02 maggio 2012

Magliari


Con il termine “magliaro” veniva definito un venditore ambulante di tessuti ed altro, spesso di illecita provenienza e di infima qualità, di cui venivano magnificate le immaginarie qualità e convenienza. Per estensione il termine oggi viene usato per indicare un piccolo imbroglione od un truffatore. Crediamo che, per ulteriore giustificata estensione tale termine possa essere applicato alle infinite miserabili trovate della classe politica, sempre attiva nel coniare nuovi fantasiosi termini per coprire la propria attività estorsiva.
Diamo qualche esempio di espressioni ben note a tutti. I redditi conseguiti nel corso della propria attività sono colpiti nel nostro paese da ben tre diverse forme di tassazione.
In primo luogo l’IRPEF (Imposta sui Redditi delle PErsone Fisiche), tristemente nota a tutti, con aliquote progressive in ossequio al dettato costituzionale, che vengono spesso modificate, sempre verso l’aumento e mai al ribasso.
Abbiamo poi l’IRES (Imposta sui REdditi  delle Società) che dal 2004 ha sostituito l’IRPEG (Imposta sui Redditi delle PErsone Giuridiche) con aliquote proporzionali.

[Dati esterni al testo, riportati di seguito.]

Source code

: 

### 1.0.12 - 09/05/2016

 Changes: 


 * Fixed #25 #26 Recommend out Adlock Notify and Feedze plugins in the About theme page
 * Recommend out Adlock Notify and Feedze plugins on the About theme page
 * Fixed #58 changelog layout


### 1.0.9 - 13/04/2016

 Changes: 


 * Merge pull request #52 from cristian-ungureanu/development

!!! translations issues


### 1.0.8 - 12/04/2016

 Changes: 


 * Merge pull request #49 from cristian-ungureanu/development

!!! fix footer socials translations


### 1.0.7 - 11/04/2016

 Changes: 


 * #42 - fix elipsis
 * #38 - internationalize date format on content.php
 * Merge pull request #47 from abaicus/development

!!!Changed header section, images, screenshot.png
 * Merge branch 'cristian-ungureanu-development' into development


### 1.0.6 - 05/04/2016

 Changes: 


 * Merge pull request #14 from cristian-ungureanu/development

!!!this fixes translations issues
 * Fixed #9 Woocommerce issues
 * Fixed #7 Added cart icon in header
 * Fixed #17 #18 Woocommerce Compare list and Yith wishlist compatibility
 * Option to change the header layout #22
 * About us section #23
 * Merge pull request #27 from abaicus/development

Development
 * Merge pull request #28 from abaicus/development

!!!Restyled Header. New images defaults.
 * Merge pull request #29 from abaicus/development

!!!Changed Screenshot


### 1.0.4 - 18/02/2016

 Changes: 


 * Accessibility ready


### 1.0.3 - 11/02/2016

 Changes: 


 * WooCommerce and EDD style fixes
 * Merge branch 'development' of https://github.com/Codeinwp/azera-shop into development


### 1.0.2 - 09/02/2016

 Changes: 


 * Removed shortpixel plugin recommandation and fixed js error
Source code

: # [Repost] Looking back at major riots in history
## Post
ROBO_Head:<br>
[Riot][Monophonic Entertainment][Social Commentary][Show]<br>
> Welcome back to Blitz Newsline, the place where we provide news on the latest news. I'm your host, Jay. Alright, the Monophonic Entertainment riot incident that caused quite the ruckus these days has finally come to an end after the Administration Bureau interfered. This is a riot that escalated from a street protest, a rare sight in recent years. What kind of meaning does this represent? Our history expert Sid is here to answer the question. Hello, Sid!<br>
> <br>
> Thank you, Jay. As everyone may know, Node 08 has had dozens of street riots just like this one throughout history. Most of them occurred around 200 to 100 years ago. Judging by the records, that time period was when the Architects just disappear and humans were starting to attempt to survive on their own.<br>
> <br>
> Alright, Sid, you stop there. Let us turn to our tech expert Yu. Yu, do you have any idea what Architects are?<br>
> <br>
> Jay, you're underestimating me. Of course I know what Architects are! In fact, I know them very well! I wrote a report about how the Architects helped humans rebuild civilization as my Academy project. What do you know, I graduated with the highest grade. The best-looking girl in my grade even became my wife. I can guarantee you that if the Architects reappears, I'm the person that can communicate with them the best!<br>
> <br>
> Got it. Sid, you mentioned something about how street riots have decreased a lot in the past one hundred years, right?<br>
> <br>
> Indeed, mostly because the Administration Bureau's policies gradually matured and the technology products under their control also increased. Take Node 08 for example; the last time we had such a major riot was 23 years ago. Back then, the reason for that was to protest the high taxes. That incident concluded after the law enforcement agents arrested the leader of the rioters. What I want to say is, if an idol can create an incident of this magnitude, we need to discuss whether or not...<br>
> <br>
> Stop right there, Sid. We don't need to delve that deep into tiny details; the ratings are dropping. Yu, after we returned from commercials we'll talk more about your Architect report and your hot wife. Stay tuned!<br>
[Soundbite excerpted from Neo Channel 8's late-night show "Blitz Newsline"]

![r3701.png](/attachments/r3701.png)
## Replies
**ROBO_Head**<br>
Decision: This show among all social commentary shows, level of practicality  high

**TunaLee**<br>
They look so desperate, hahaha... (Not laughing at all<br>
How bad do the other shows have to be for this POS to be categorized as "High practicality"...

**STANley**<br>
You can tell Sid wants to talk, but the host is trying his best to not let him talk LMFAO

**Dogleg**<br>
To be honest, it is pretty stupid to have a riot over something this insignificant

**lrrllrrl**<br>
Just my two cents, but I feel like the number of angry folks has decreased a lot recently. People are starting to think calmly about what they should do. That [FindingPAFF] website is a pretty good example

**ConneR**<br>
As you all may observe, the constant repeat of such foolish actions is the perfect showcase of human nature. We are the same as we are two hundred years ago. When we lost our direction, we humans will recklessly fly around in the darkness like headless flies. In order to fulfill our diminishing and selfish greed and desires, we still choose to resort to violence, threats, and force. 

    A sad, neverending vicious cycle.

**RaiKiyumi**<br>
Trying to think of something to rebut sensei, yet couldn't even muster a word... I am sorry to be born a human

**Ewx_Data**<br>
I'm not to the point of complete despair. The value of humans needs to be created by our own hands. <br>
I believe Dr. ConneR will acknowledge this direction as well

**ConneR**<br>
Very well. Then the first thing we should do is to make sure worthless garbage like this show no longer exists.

C’è poi un doppione peggiorativo di quest’ultima imposta, l’IRAP (Imposta Regionale sulle Attività Produttive), proporzionale, che colpisce i redditi d’impresa, ma con criteri differenti rispetto alla precedente: sono colpiti anche i costi del personale (in un paese che deplora l’alto tasso di disoccupazione) ed i costi finanziari (compresi evidentemente i costi sostenuti per la reiterata insolvenza del settore pubblico nei confronti dei propri fornitori). Quest’ultima imposta è caratterizzata da varie stranezze. Innanzi tutto colpisce le “attività produttive”: ci si domanda come si potrebbero colpire le attività improduttive, e come l’improduttività potrebbe essere definita “attività”. Ricordiamo che fra le “attività” improduttive va compresa anche la maggior parte della pubblica amministrazione.

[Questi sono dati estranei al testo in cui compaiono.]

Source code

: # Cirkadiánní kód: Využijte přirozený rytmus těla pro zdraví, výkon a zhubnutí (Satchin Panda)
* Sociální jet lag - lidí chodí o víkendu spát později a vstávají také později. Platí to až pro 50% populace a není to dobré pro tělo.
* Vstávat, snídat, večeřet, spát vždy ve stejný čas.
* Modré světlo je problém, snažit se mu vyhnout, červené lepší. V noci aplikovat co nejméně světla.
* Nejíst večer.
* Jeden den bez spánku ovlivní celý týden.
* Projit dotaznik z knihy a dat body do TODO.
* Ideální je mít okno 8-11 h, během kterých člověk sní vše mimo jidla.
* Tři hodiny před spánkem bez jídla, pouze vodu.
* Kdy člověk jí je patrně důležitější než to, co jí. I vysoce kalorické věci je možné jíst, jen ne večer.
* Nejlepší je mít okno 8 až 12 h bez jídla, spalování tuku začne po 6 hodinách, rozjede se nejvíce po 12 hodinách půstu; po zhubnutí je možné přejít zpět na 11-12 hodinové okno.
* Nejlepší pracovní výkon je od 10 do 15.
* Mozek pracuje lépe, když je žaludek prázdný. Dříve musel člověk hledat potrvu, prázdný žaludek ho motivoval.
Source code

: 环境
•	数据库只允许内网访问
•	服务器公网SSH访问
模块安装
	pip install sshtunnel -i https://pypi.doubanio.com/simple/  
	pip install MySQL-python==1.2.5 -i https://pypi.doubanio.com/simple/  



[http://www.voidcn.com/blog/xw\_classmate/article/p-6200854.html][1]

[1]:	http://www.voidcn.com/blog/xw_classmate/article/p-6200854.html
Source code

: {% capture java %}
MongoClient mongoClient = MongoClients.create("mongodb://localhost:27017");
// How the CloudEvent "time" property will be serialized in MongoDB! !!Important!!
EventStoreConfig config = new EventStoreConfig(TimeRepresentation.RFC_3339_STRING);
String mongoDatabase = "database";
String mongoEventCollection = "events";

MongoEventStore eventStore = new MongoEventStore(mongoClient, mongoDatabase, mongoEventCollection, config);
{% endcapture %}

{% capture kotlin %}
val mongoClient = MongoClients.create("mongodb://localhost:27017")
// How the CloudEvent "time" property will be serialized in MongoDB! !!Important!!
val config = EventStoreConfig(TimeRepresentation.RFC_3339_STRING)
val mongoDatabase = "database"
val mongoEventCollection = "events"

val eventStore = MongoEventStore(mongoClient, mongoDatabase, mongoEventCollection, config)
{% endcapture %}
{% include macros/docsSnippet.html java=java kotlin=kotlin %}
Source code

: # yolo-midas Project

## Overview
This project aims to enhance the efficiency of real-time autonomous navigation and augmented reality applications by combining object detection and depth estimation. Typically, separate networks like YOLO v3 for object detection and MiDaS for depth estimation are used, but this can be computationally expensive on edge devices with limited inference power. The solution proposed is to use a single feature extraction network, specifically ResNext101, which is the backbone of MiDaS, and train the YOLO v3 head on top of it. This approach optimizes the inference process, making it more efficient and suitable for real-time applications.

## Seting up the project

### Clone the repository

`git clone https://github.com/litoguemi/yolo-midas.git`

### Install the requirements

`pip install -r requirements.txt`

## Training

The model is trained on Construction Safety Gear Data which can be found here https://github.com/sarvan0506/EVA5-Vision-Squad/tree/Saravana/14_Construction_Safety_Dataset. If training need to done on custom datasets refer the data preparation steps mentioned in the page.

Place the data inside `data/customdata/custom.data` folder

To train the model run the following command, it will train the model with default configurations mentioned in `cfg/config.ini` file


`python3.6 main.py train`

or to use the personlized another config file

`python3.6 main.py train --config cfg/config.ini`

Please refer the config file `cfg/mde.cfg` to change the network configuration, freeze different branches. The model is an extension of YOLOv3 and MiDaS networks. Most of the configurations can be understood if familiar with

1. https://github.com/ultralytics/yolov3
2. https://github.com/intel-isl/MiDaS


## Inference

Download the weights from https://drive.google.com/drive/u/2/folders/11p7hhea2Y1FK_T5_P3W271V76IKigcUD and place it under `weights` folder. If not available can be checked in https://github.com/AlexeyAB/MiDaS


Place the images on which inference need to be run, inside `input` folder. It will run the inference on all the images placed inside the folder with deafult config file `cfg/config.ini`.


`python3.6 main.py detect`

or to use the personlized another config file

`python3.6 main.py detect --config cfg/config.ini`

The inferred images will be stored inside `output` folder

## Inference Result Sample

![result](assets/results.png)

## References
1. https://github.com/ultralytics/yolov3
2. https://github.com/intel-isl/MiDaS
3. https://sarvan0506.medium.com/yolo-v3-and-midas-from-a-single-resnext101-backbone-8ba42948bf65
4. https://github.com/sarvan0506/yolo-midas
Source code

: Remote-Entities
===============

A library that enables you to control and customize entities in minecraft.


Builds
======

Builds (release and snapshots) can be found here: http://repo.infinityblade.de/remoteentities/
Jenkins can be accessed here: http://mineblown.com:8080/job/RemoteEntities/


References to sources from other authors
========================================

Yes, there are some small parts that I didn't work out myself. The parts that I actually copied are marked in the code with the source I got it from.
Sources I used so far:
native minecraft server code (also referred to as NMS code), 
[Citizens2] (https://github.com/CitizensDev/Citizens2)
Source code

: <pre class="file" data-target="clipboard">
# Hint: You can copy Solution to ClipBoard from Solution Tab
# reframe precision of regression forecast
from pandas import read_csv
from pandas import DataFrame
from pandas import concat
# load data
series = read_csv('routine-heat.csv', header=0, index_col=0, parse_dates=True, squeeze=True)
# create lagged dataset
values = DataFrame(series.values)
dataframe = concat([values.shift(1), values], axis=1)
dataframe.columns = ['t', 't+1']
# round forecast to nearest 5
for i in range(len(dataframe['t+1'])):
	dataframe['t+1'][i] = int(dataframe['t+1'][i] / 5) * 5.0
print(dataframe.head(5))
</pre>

Ma le stranezze del sistema di tassazione dei redditi non finiscono qui. Si è inventato un ulteriore marchingegno truffaldino: gli “studi di settore”, il cui scopo sarebbe quello di determinare quale reddito deve produrre una determinata attività: essi vengono applicati indiscriminatamente, incuranti del fatto che c’è chi, con la medesima attività, guadagna molto, poco, niente o addirittura fallisce. Come curiosità notiamo che non esistono studi di settore, sia pure al solo scopo informativo, relativi alla produttività della pubblica amministrazione: dimenticanza o difesa del proprio orticello?
Tuttavia le incongruità del sistema fiscale non finiscono qui. In aggiunta alle imposte sul reddito esiste anche un’imposta sostanzialmente sul patrimonio (per ora solo immobiliare): l’IMU (Imposta Municipale Unica) che ha sostituito la precedente ICI (Imposta Comunale sugli Immobili), naturalmente con un sostanzioso aumento delle aliquote e con l’abolizione di certe esenzioni. Il fatto curioso di questa imposta è che, malgrado il nome di Municipale, buona parte del suo gettito va allo Stato centrale.
Ma c’è da fare un’ulteriore osservazione sulle imposte sul patrimonio. Innanzi tutto, come già fece osservare Luigi Einaudi, le imposte patrimoniali, salvo quelle in realtà espropriatrici, vengono pagate con il reddito. Quindi si tratta di una imposizione supplementare sui redditi a carico di quei soggetti che, grazie ai propri risparmi – e salvo prova contraria si deve presumere che si tratti di quote di reddito già tassate e risparmiate in precedenza  - hanno investito in immobili. Per ora almeno non vengono colpiti coloro che hanno effettuato investimenti diversi dall’immobiliare: gioielli, opere d’arte, oro, titoli di vario genere. Quindi esistono due categorie di cittadini: coloro che hanno voluto assicurarsi un tetto saranno tassati più pesantemente di coloro che hanno fatto la bella vita o che hanno deciso di investire diversamente i propri risparmi.
Se tutto questo configura uno Stato serio, onesto ed interessato alla crescita ed al benessere del paese lo lasciamo giudicare ai lettori.